*Page extract:*
>> Start
This continued degradation, driven by the relentless demands of a US$ 60 trillion global economy, is threatening the very same ecology on which we humans have built our lives and prosperity. It reflects a fundamental omission in the way growth is tracked and measured. Without the recognition of its value, natural capital is taken for granted, assumed to be infinite, resulting in the depletion of the “planetary currency base” for future generations.
This must stop. There are a number of bold ideas under way that showcase how degraded lands can be turned into fertile, species-rich grounds, how the commons can be efficiently managed to serve the public good in perpetuity, how local actions can change livelihoods and how new economies can be built to capitalize on the presence of biodiversity and natural capital. However, to scale up these initiatives, it is imperative to move biodiversity and natural capital centre stage in the mainstream political, social and business discourse.
>> End
*Dataset rows:*
>> Start
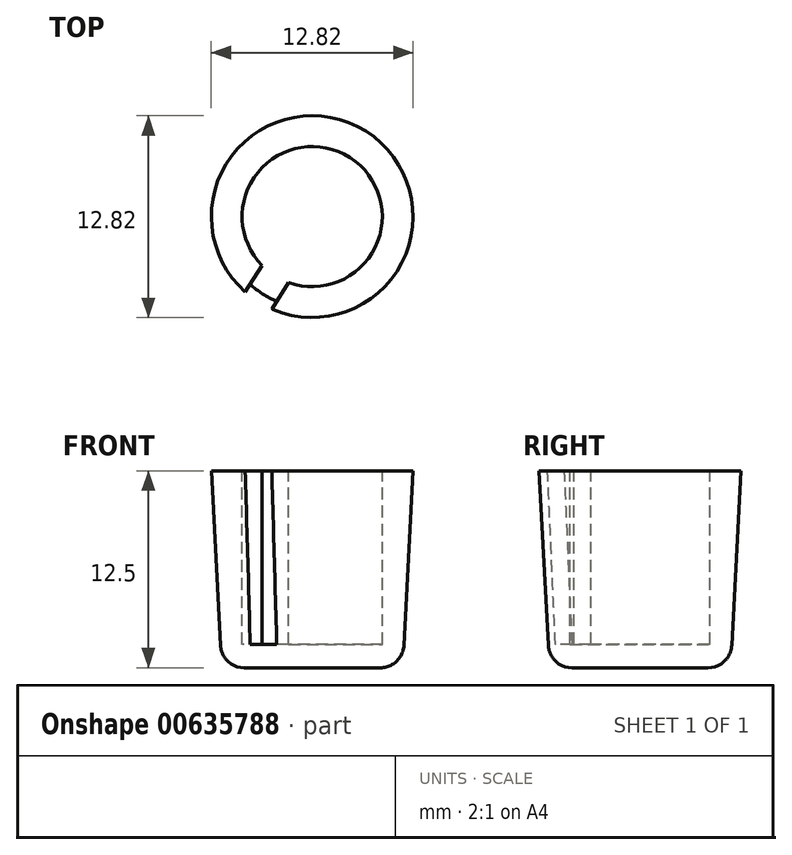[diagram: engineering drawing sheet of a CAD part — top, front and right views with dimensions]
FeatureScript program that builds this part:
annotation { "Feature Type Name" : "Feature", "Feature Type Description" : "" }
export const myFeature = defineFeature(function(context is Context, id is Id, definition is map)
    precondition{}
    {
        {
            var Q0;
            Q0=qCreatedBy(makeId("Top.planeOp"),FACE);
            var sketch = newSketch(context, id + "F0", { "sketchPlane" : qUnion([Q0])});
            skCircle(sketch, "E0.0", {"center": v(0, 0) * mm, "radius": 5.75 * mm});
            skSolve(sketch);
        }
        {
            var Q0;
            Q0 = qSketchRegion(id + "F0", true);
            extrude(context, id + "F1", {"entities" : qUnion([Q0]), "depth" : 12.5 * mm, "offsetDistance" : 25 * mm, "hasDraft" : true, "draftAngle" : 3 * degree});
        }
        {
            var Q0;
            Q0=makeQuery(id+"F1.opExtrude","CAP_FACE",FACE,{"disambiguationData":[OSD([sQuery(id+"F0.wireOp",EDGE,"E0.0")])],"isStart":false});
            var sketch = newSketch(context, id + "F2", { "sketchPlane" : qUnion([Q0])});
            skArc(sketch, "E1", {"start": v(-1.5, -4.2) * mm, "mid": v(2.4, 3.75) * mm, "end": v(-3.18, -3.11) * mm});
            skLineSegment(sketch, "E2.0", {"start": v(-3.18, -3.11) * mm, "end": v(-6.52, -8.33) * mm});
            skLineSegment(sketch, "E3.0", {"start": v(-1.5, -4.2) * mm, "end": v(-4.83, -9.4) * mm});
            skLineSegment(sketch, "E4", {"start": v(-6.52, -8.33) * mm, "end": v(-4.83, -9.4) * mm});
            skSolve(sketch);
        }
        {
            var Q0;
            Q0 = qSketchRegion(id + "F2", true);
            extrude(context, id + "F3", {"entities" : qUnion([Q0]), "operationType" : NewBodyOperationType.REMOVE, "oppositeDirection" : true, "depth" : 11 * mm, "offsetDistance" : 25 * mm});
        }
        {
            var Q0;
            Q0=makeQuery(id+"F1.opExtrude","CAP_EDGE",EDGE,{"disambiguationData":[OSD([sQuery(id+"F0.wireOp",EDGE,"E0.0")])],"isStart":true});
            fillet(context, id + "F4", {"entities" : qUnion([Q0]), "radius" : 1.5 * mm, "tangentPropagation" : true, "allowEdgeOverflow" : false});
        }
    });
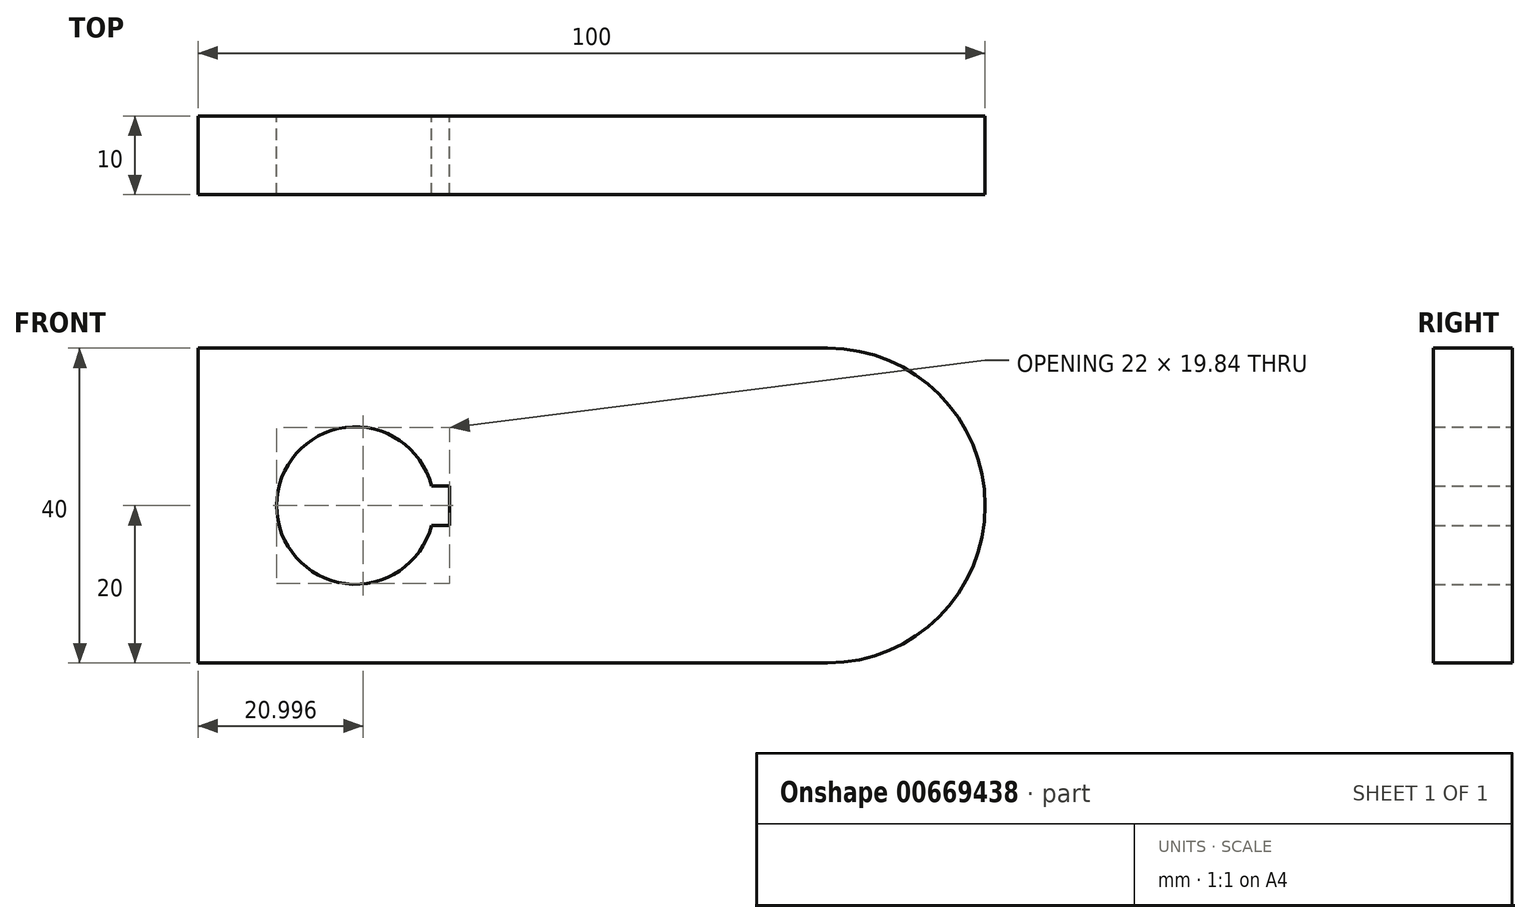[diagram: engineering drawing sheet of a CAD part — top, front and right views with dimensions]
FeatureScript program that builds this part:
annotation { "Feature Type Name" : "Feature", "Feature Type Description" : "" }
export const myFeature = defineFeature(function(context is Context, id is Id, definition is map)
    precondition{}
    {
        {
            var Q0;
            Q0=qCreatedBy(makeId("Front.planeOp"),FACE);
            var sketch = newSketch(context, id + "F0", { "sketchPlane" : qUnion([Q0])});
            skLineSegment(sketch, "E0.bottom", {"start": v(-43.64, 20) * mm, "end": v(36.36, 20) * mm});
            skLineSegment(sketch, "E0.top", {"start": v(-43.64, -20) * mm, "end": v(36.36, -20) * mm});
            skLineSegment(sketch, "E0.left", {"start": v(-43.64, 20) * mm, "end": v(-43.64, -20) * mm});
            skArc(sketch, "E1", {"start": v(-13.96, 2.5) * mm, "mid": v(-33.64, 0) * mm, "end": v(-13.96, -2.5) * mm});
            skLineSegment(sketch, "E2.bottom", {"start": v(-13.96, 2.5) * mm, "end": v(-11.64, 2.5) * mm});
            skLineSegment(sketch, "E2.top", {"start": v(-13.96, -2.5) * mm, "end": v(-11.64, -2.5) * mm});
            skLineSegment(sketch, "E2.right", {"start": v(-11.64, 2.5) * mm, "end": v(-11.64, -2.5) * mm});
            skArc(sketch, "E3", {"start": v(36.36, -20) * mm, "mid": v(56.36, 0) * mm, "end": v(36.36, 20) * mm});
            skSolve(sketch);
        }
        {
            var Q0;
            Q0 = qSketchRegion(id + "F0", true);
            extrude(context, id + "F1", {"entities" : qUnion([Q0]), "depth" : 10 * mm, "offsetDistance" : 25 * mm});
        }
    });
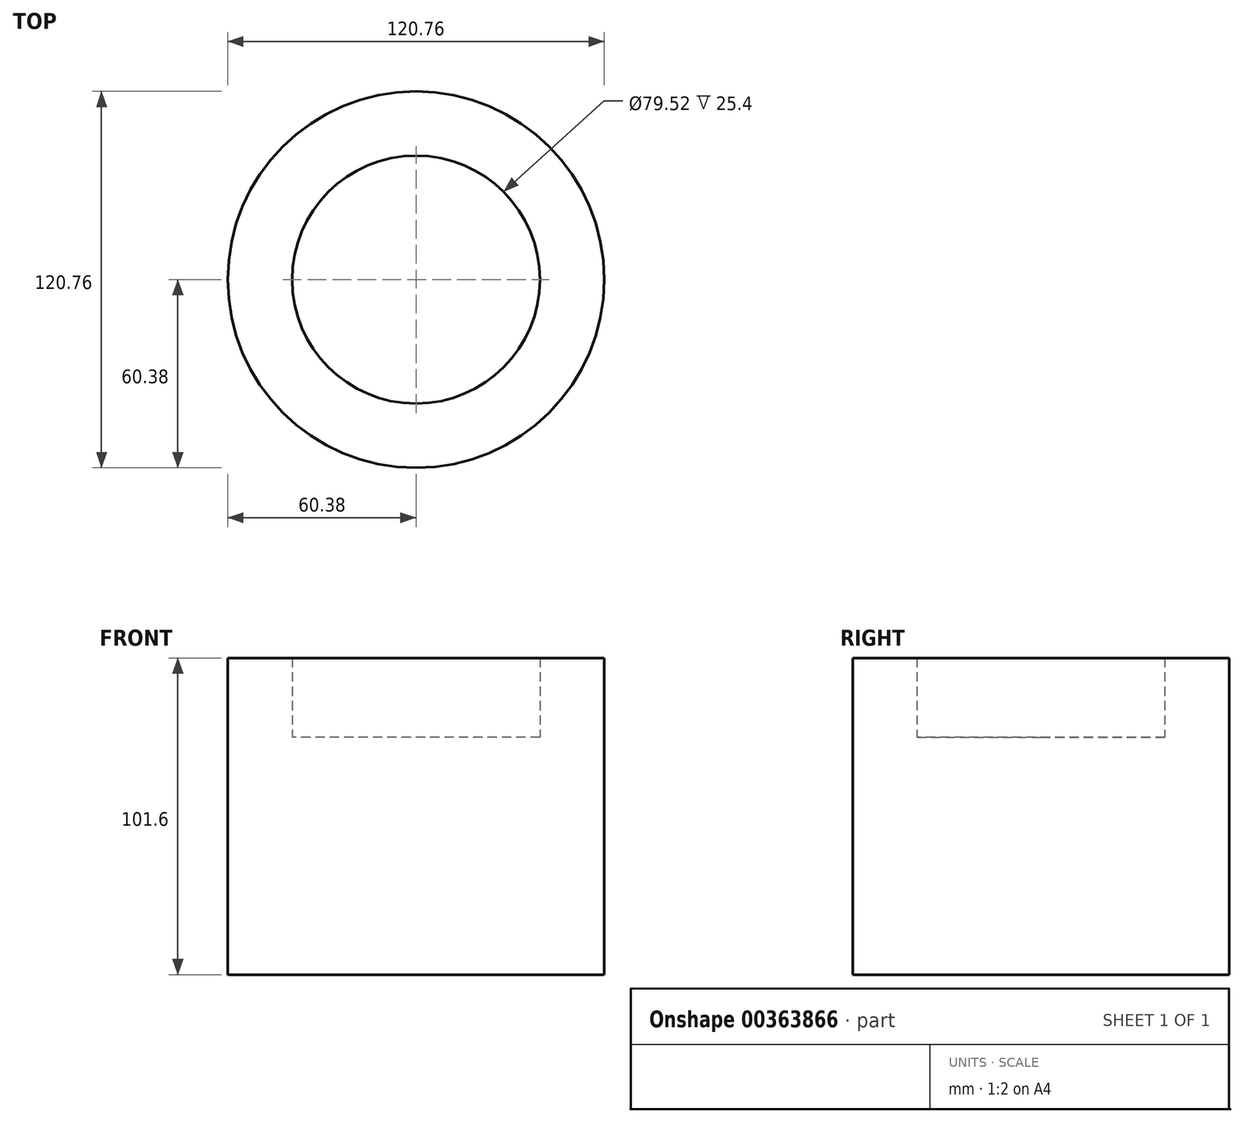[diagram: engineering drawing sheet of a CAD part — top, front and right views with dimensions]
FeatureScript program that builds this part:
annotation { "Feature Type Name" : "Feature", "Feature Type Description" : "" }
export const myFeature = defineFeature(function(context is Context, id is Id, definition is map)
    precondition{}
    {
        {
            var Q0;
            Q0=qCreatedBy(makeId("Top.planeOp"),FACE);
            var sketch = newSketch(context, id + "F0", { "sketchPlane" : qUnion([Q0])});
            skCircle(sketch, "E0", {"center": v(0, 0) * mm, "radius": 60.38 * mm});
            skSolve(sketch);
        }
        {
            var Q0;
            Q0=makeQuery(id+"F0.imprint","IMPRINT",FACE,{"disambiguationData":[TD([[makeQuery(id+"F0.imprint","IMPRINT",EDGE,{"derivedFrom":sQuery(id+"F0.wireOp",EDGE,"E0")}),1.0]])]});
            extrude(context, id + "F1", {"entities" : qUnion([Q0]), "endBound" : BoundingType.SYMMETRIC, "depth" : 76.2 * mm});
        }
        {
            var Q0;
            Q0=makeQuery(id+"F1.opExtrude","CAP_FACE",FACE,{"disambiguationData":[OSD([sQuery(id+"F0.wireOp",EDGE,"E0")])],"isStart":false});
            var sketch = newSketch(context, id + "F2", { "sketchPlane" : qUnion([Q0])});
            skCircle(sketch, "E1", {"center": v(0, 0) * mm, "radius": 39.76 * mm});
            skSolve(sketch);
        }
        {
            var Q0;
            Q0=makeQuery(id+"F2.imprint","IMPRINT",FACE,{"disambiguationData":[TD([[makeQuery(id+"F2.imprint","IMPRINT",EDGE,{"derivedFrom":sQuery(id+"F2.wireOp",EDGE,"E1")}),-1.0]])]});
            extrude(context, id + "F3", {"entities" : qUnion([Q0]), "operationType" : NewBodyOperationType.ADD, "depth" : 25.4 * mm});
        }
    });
>> End
*Problems to solve:*
- 1) From the natural capital passage, write out the words from "This must stop." up to and including "and business discourse.".
- 2) In the natural capital passage, what is the size of the global economy whose demands drive the continued degradation?

*Solved problems:*
- 1)
This must stop. There are a number of bold ideas under way that showcase how degraded lands can be turned into fertile, species-rich grounds, how the commons can be efficiently managed to serve the public good in perpetuity, how local actions can change livelihoods and how new economies can be built to capitalize on the presence of biodiversity and natural capital. However, to scale up these initiatives, it is imperative to move biodiversity and natural capital centre stage in the mainstream political, social and business discourse.

- 2) US$ 60 trillion